You shouldn't feel bad if you didn't know the definitions to most of these words. Many of them were part of the personal vernacular of Mr Gilbert White, an 18th century English curate in the little town of Selborne. The ones that are not of his devising are incredibly arcane.

Besides being a curate, White was something of a naturalist. Among the many aspects of nature that he observed and recorded was a turtle, that he named Timothy. His notes about the animals and plants that he studied survive to this day, housed in various institutions. With Timothy, Klinkenborg turns the tables on White and other naturalists, letting a turtle expound on man and nature. Klinkenborg tells the story of Mr White and the village of Selborne through the eyes of Timothy, using the terminology of White. The result is oddly poetic, akin to reading the King James Bible. You may not understand every word, but the overall meaning sinks in.

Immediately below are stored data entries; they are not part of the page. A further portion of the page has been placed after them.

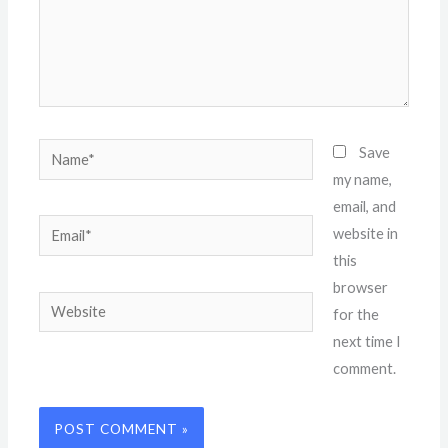
Name*
Save
my name,
email, and
Email*
website in
this
browser
Website
for the
next time I
comment.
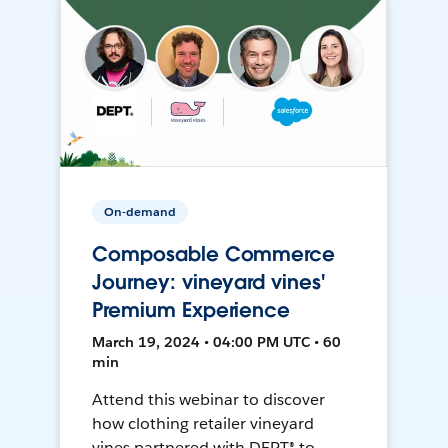
On-demand
Composable Commerce
Journey: vineyard vines'
Premium Experience
March 19, 2024 • 04:00 PM UTC • 60
min
Attend this webinar to discover
how clothing retailer vineyard
vines partnered with DEPT® to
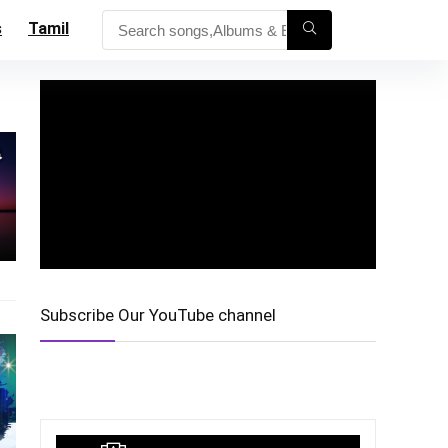
s
Tamil
Subscribe Our YouTube channel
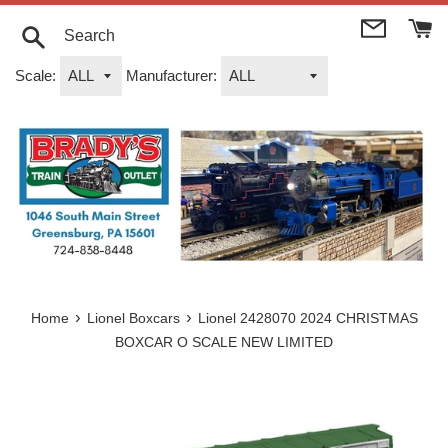
Skip
to
content
Search
Scale:
Manufacturer:
›
›
Home
Lionel Boxcars
Lionel 2428070 2024 CHRISTMAS
BOXCAR O SCALE NEW LIMITED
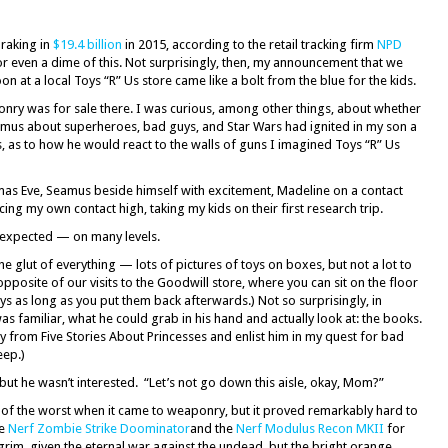
 raking in
$19.4 billion
in 2015, according to the retail tracking firm
NPD
for even a dime of this. Not surprisingly, then, my announcement that we
on at a local Toys “R” Us store came like a bolt from the blue for the kids.
onry was for sale there. I was curious, among other things, about whether
mus about superheroes, bad guys, and Star Wars had ignited in my son a
s, as to how he would react to the walls of guns I imagined Toys “R” Us
stmas Eve, Seamus beside himself with excitement, Madeline on a contact
ng my own contact high, taking my kids on their first research trip.
 expected — on many levels.
glut of everything — lots of pictures of toys on boxes, but not a lot to
y opposite of our visits to the Goodwill store, where you can sit on the floor
ys as long as you put them back afterwards.) Not so surprisingly, in
as familiar, what he could grab in his hand and actually look at: the books.
y from Five Stories About Princesses and enlist him in my quest for bad
eep.)
” but he wasn’t interested. “Let’s not go down this aisle, okay, Mom?”
t of the worst when it came to weaponry, but it proved remarkably hard to
he
Nerf Zombie Strike Doominator
and the
Nerf Modulus Recon MKII
for
rim, given the eternal war against the undead, but the bright orange,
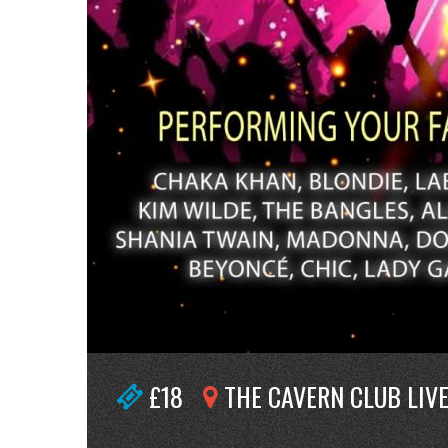
£18
THE CAVERN CLUB LIV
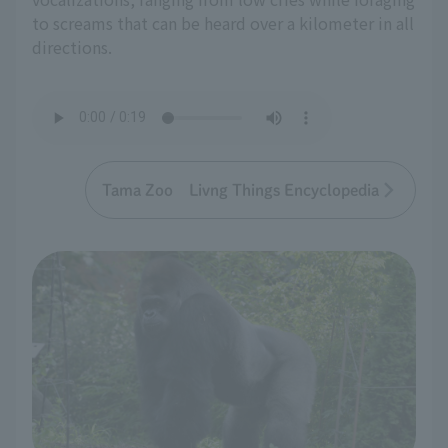
to screams that can be heard over a kilometer in all
directions.
Tama Zoo Livng Things Encyclopedia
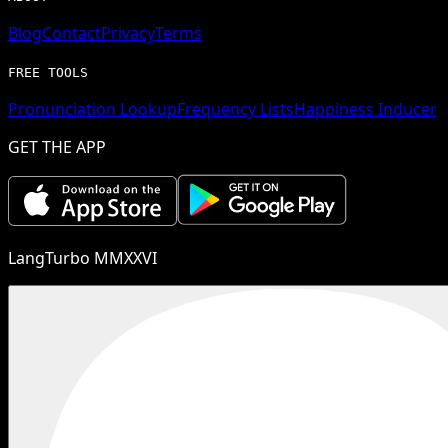
Blog
Contact
Privacy
Terms
FREE TOOLS
Pronunciation Lookup
Frequency Lists
Happiness Inducer
GET THE APP
LangTurbo MMXXVI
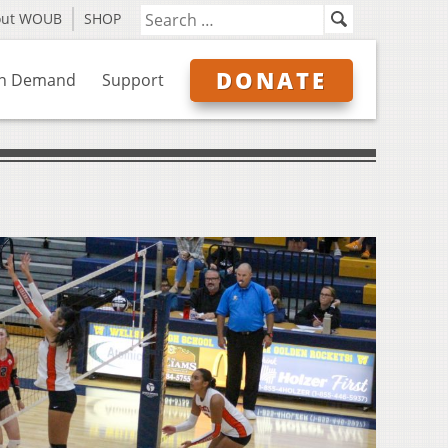
out WOUB
SHOP
DONATE
n Demand
Support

I really struggled with the first forty-or-so pages of Timothy. After finishing the book, I went back and looked at the beginning, and came to the conclusion that it was no different from the rest of the book. The vocabulary and Klinkenborg's style (a lot of short, abrupt sentences...fragments really) just took some getting used to.

Here is a brief excerpt that is indicative of both Klinkenborg's writing style and Timothy's ruminations:

Humans repose in the distinctness of their being. Family of god. Upright stature. Bipedal stride. Pride of reason. Pompion head. They hold themselves apart from the works of creation as much as they can. Except for sporting and poaching. Breeding and rearing of barnyard animals. Coaxing wheat and barley and turnips out of the ground...
...Are there to be no swifts in the skies of Mr Gilbert White's heaven? No house-martins building under the thatched eaves of that celestial city? No tortoises in the gardens there? And what if instinct -- so little known to humans, but a pure flame in swifts -- is a surer guide than reason to his god?